Addressing Misalignment

For misalignment, strategic oversight is emphasized through techniques termed 'Amplified Oversight', which utilize AI systems themselves to assist in human evaluation of outputs. This foresight is an attempt to enhance human supervisors' capabilities to understand and monitor AGI systems effectively, particularly when AI capabilities surpass human intelligence levels. Training mechanisms are discussed, focusing on building aligned models via robust training and feedback systems.

Moreover, the paper advocates for defense in-depth strategies, incorporating AI control practices to mitigate potential harms even in cases of alignment failures. The idea is to deploy multi-layered monitoring systems to detect, audit, and replace harmful AI post-training outputs.

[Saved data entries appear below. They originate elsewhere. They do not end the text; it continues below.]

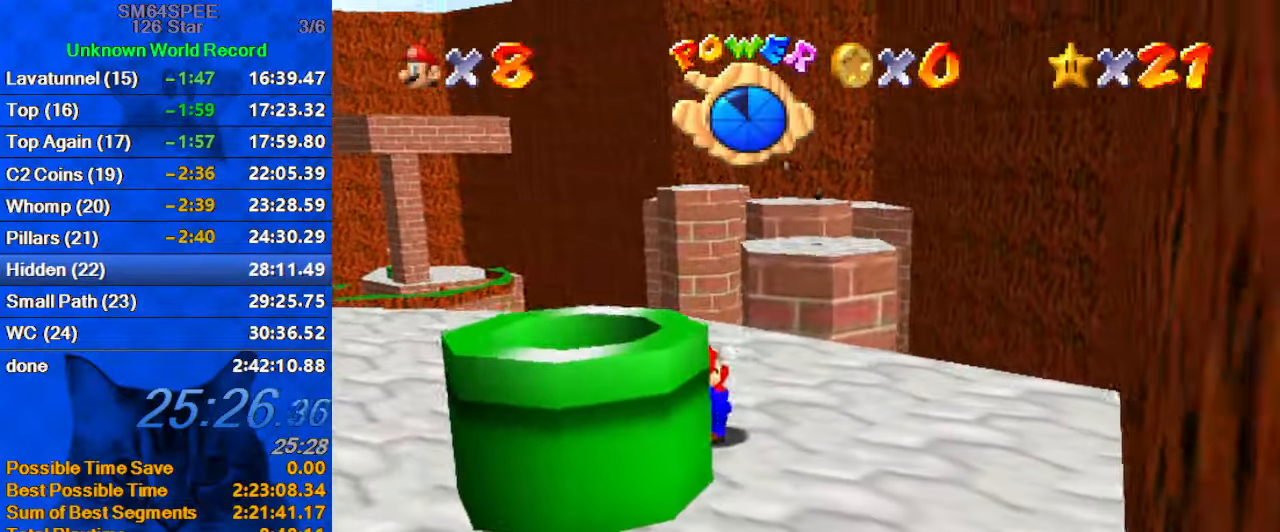
{"keys": ["right", "up"], "events": []}
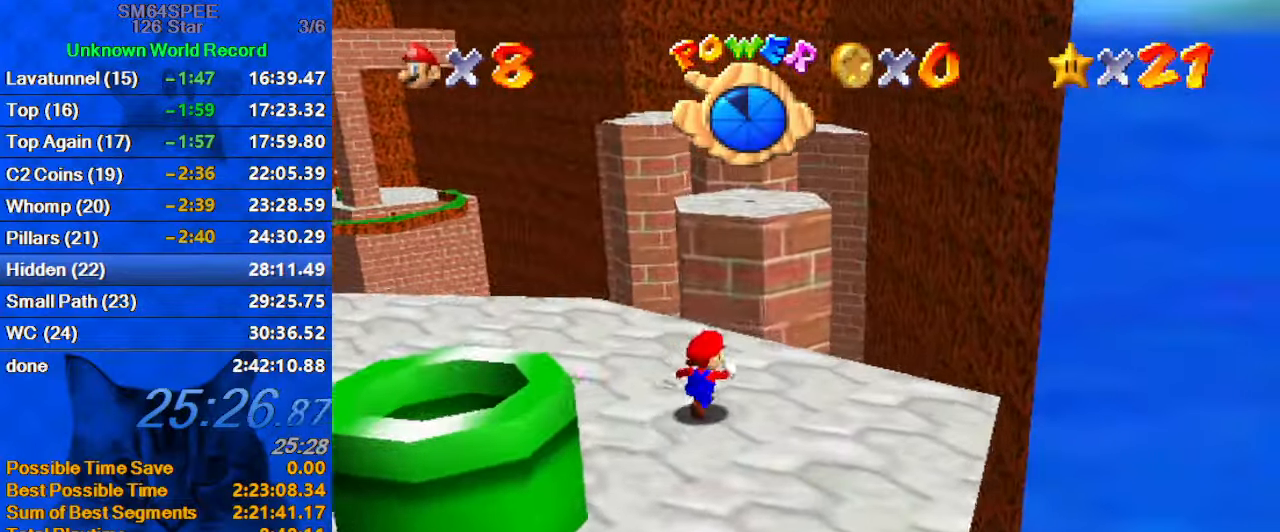
{"keys": ["shift", "up", "y"], "events": [[266, "right", "up"], [433, "y", "down"], [500, "shift", "down"]]}
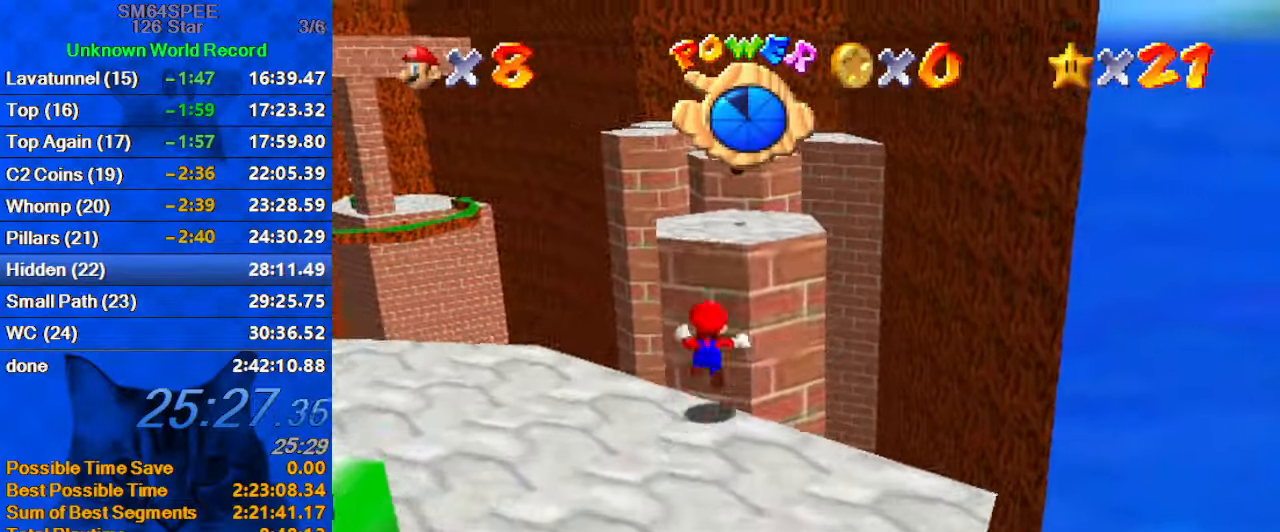
{"keys": ["right", "shift", "up", "y"], "events": [[33, "right", "down"]]}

Quantitative Measures and Safety Cases

Two types of safety cases are articulated: inability and control. Inability safety cases provide arguments that a model lacks sufficient capabilities to cause harm, whereas control safety cases focus on post-training monitors that ensure AGI outputs remain within safe parameters.

Future Directions

While the paper highlights several proactive technical solutions, it recognizes areas requiring further research and development, such as agent foundations and enhanced governance frameworks, which are equally pivotal in addressing structural risks involving broader societal dynamics. The authors aim to continually evolve their approach, integrating new insights and evidence alongside advancing AI ecosystems.

Conclusion

The approach outlined in the paper provides a foundational roadmap for research into AGI safety. By systematically categorizing potential risks and proposing specific mitigation strategies, the paper contributes meaningfully to the discourse on AGI security. It calls for a collaborative effort within the research community to advance the state of the art in AGI safety, emphasizing the dual imperative of achieving transformative AGI benefits while ensuring technical safety and security.